What to do.
Transcribe every entry word for word, but skip the images.

Data to examine.

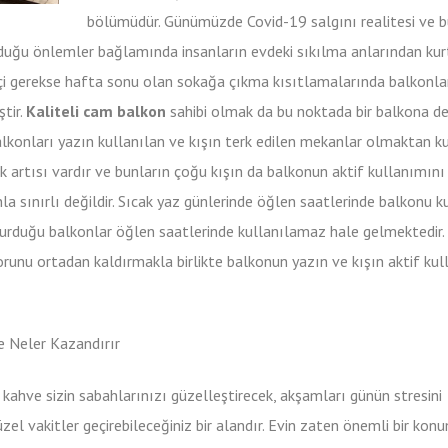
bölümüdür. Günümüzde Covid-19 salgını realitesi ve 
duğu önlemler bağlamında insanların evdeki sıkılma anlarından ku
 içi gerekse hafta sonu olan sokağa çıkma kısıtlamalarında balkonlar
tir.
Kaliteli cam balkon
sahibi olmak da bu noktada bir balkona d
alkonları yazın kullanılan ve kışın terk edilen mekanlar olmaktan k
ok artısı vardır ve bunların çoğu kışın da balkonun aktif kullanımını
la sınırlı değildir. Sıcak yaz günlerinde öğlen saatlerinde balkonu 
 vurduğu balkonlar öğlen saatlerinde kullanılamaz hale gelmektedir. 
orunu ortadan kaldırmakla birlikte balkonun yazın ve kışın aktif kul
e Neler Kazandırır
 kahve sizin sabahlarınızı güzelleştirecek, akşamları günün stresini
el vakitler geçirebileceğiniz bir alandır. Evin zaten önemli bir kon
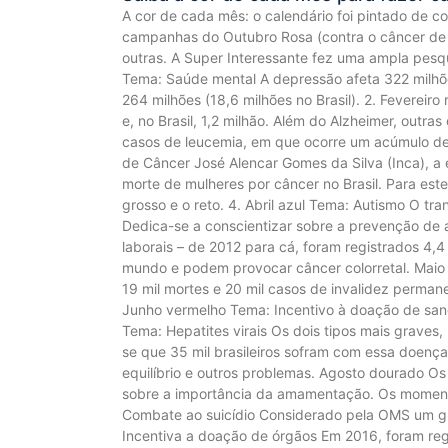
A cor de cada mês: o calendário foi pintado de 
campanhas do Outubro Rosa (contra o câncer de 
outras. A Super Interessante fez uma ampla pesqui
Tema: Saúde mental A depressão afeta 322 milhõ
264 milhões (18,6 milhões no Brasil). 2. Feverei
e, no Brasil, 1,2 milhão. Além do Alzheimer, outra
casos de leucemia, em que ocorre um acúmulo de 
de Câncer José Alencar Gomes da Silva (Inca), a 
morte de mulheres por câncer no Brasil. Para est
grosso e o reto. 4. Abril azul Tema: Autismo O tr
Dedica-se a conscientizar sobre a prevenção de 
laborais – de 2012 para cá, foram registrados 4,
mundo e podem provocar câncer colorretal. Maio 
19 mil mortes e 20 mil casos de invalidez perma
Junho vermelho Tema: Incentivo à doação de san
Tema: Hepatites virais Os dois tipos mais graves,
se que 35 mil brasileiros sofram com essa doenç
equilíbrio e outros problemas. Agosto dourado O
sobre a importância da amamentação. Os moment
Combate ao suicídio Considerado pela OMS um gr
Incentiva a doação de órgãos Em 2016, foram re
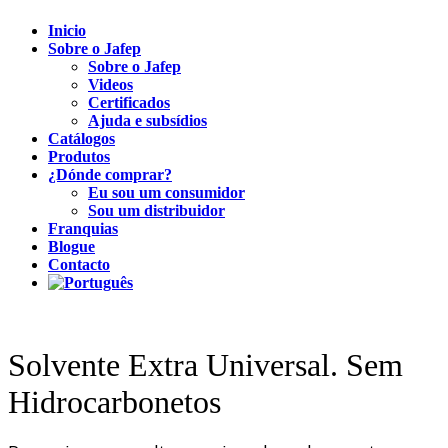
Inicio
Sobre o Jafep
Sobre o Jafep
Videos
Certificados
Ajuda e subsídios
Catálogos
Produtos
¿Dónde comprar?
Eu sou um consumidor
Sou um distribuidor
Franquias
Blogue
Contacto
Solvente Extra Universal. Sem
Hidrocarbonetos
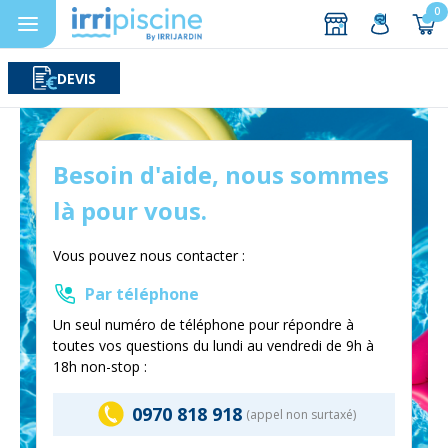
0
DEVIS
Rechercher
Aller au contenu
Besoin d'aide, nous sommes
là pour vous.
Vous pouvez nous contacter :
Par téléphone
Un seul numéro de téléphone pour répondre à
toutes vos questions du lundi au vendredi de 9h à
18h non-stop :
0970 818 918
(appel non surtaxé)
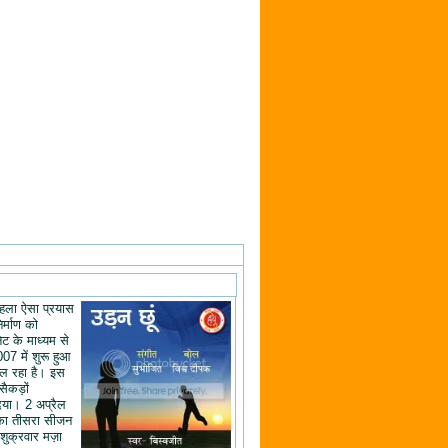
ं पहला ऐसा प्रयास
िर्माण को
ेट के माध्यम से
07 में शुरू हुआ
ल रहा है। इस
 सैकड़ों
िया। 2 अप्रैल
का तीसरा सीजन
शुक्रवार मज़ा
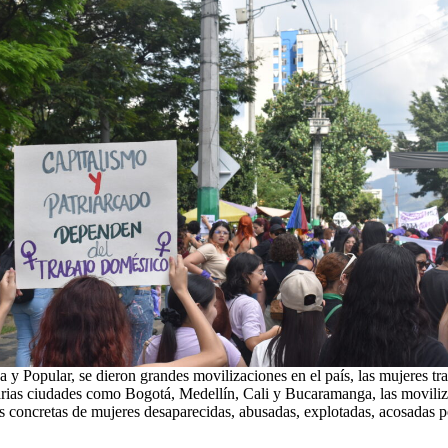
y Popular, se dieron grandes movilizaciones en el país, las mujeres tra
 varias ciudades como Bogotá, Medellín, Cali y Bucaramanga, las moviliz
concretas de mujeres desaparecidas, abusadas, explotadas, acosadas por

Your solution.
bölümüdür. Günümüzde Covid-19 salgını realitesi ve 
duğu önlemler bağlamında insanların evdeki sıkılma anlarından ku
 içi gerekse hafta sonu olan sokağa çıkma kısıtlamalarında balkonlar
tir.
Kaliteli cam balkon
sahibi olmak da bu noktada bir balkona d
alkonları yazın kullanılan ve kışın terk edilen mekanlar olmaktan k
ok artısı vardır ve bunların çoğu kışın da balkonun aktif kullanımını
la sınırlı değildir. Sıcak yaz günlerinde öğlen saatlerinde balkonu 
 vurduğu balkonlar öğlen saatlerinde kullanılamaz hale gelmektedir. 
orunu ortadan kaldırmakla birlikte balkonun yazın ve kışın aktif kul
e Neler Kazandırır
 kahve sizin sabahlarınızı güzelleştirecek, akşamları günün stresini
el vakitler geçirebileceğiniz bir alandır. Evin zaten önemli bir kon
A cor de cada mês: o calendário foi pintado de 
campanhas do Outubro Rosa (contra o câncer de 
outras. A Super Interessante fez uma ampla pesqui
Tema: Saúde mental A depressão afeta 322 milhõ
264 milhões (18,6 milhões no Brasil). 2. Feverei
e, no Brasil, 1,2 milhão. Além do Alzheimer, outra
casos de leucemia, em que ocorre um acúmulo de 
de Câncer José Alencar Gomes da Silva (Inca), a 
morte de mulheres por câncer no Brasil. Para est
grosso e o reto. 4. Abril azul Tema: Autismo O tr
Dedica-se a conscientizar sobre a prevenção de 
laborais – de 2012 para cá, foram registrados 4,
mundo e podem provocar câncer colorretal. Maio 
19 mil mortes e 20 mil casos de invalidez perma
Junho vermelho Tema: Incentivo à doação de san
Tema: Hepatites virais Os dois tipos mais graves,
se que 35 mil brasileiros sofram com essa doenç
equilíbrio e outros problemas. Agosto dourado O
sobre a importância da amamentação. Os moment
Combate ao suicídio Considerado pela OMS um gr
Incentiva a doação de órgãos Em 2016, foram re
Inicio
Sobre o Jafep
Sobre o Jafep
Videos
Certificados
Ajuda e subsídios
Catálogos
Produtos
¿Dónde comprar?
Eu sou um consumidor
Sou um distribuidor
Franquias
Blogue
Contacto
Solvente Extra Universal. Sem
Hidrocarbonetos
0
DEVIS
Rechercher
Aller au contenu
Besoin d'aide, nous sommes
là pour vous.
Vous pouvez nous contacter :
Par téléphone
Un seul numéro de téléphone pour répondre à
toutes vos questions du lundi au vendredi de 9h à
18h non-stop :
0970 818 918
(appel non surtaxé)
ं पहला ऐसा प्रयास
िर्माण को
ेट के माध्यम से
07 में शुरू हुआ
ल रहा है। इस
 सैकड़ों
िया। 2 अप्रैल
का तीसरा सीजन
शुक्रवार मज़ा
y Popular, se dieron grandes movilizaciones en el país, las mujeres tra
 varias ciudades como Bogotá, Medellín, Cali y Bucaramanga, las moviliz
concretas de mujeres desaparecidas, abusadas, explotadas, acosadas por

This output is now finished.